NASA administrator Thomas O. Paine addressed the protesters. He wished that Ralph Abernathy, a prominent advocate for civil rights, would “hitch his wagons to our rocket, using the space program as a spur to the nation to tackle problems boldly in other areas, using NASA’s space successes as a yardstick by which progress in other areas should be measured.” After several lengthy conversations with Abernathy, Paine persuaded the group to stop protesting and set up a VIP viewing location for them to see the launch. Because Abernathy and the group even prayed for the astronauts, expressing their pride at the accomplishment as much as anyone, Paine must have made a strong enough impression to get their attention.
5. Scientists were scared of space germs
Neil Armstrong, Michael Collins, and Edwin ‘Buzz’ Aldrin Jnr, the historic Apollo 11 moon landing mission crew, are subjected to a period of quarantine upon their return to Earth. Through the window of their Mobile Quarantine Facility, they hold a conversation with President Richard Nixon, circa July 24, 1969 (Photo Credit: MPI / Getty Images)
Scientists had a lot of questions about the moon, including what kind of microbes lived there and what would be carried back to Earth after re-entry. Any dangerous space-borne disease may be transported to Earth on the astronauts’ suits. So, scientists devised a strategy to stop the spread of any space germs.

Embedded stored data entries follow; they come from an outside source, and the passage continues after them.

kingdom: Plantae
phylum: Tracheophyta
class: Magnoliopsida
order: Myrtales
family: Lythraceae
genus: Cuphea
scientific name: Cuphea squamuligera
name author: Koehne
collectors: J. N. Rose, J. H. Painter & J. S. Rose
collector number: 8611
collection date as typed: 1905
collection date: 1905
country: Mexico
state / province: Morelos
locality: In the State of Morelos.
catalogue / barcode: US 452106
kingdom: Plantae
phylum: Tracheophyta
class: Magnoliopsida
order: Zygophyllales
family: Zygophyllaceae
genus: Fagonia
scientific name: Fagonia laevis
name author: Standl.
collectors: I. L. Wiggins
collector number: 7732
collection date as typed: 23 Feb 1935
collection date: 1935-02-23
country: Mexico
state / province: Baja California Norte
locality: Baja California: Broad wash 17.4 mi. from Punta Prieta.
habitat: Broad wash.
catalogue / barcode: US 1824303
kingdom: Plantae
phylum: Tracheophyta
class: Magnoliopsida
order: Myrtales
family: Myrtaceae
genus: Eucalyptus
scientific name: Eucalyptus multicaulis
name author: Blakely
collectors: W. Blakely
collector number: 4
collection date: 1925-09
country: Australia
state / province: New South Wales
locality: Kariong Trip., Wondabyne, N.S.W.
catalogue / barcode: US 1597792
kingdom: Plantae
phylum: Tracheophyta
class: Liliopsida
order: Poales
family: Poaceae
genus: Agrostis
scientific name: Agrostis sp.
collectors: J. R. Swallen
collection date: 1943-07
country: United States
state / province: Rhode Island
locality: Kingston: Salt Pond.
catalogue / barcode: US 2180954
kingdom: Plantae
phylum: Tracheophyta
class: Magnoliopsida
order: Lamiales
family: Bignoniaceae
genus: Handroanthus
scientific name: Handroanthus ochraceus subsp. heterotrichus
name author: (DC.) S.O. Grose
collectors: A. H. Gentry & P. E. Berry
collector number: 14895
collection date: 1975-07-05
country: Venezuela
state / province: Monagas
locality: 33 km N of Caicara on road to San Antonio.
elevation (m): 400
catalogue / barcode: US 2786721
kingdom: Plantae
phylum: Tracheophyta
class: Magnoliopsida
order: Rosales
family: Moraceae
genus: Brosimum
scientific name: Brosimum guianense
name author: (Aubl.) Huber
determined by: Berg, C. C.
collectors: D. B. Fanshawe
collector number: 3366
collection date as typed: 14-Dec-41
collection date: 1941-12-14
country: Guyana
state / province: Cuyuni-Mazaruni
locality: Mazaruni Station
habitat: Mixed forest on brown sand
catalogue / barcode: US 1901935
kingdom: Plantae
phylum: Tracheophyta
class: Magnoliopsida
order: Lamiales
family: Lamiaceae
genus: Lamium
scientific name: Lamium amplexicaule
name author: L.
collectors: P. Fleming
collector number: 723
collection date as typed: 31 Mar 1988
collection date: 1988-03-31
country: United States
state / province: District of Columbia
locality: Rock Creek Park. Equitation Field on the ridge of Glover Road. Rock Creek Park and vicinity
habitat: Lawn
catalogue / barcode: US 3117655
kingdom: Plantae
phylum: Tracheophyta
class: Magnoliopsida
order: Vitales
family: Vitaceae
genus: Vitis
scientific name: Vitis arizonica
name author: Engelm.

On July 24, 1969, the re-entry spacecraft touched down in the Pacific Ocean, and the astronauts were promptly transported to the Johnson Space Center’s Lunar Receiving Laboratory, a portable quarantine facility. They couldn’t spread any deadly space bacteria because they were compelled to remain here. While in quarantine, Armstrong even celebrated his 39th birthday. On August 10, 1969, they received the all-clear and were released.